→ **Work request**: Would you please set down the data again exactly as given, excluding the pictures?

──────── Entries supplied ────────

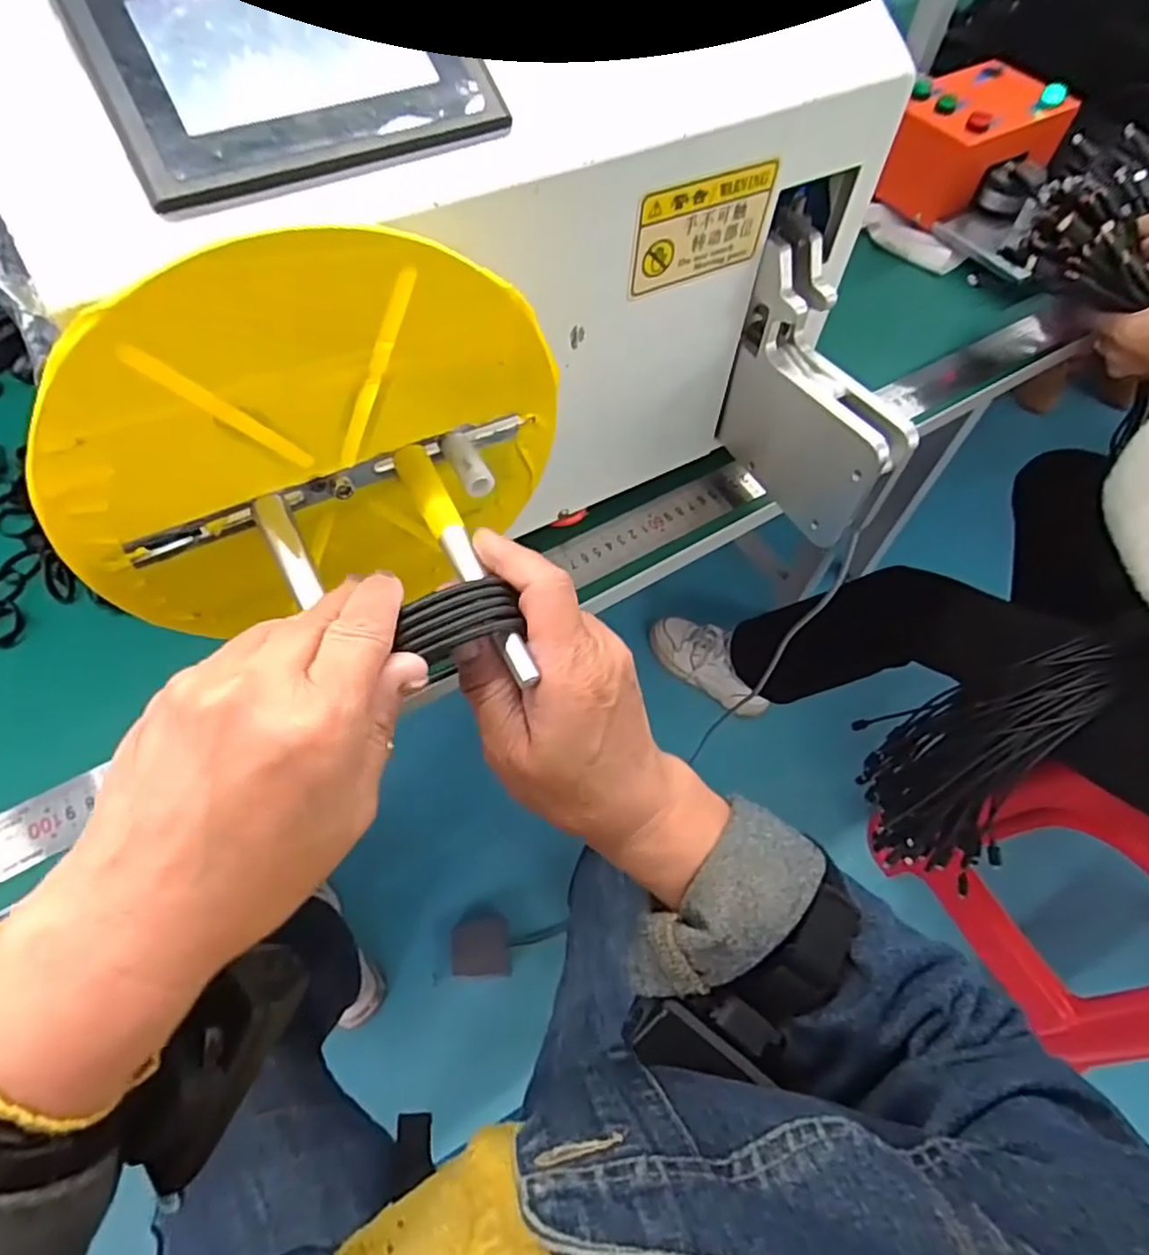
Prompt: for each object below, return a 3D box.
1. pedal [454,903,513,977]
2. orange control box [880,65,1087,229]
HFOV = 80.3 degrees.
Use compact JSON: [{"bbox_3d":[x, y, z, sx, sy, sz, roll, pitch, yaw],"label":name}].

────────

→ **Result**:
Prompt: for each object below, return a 3D box.
1. pedal [454,903,513,977]
2. orange control box [880,65,1087,229]
HFOV = 80.3 degrees.
Use compact JSON: [{"bbox_3d":[x, y, z, sx, sy, sz, roll, pitch, yaw],"label":name}].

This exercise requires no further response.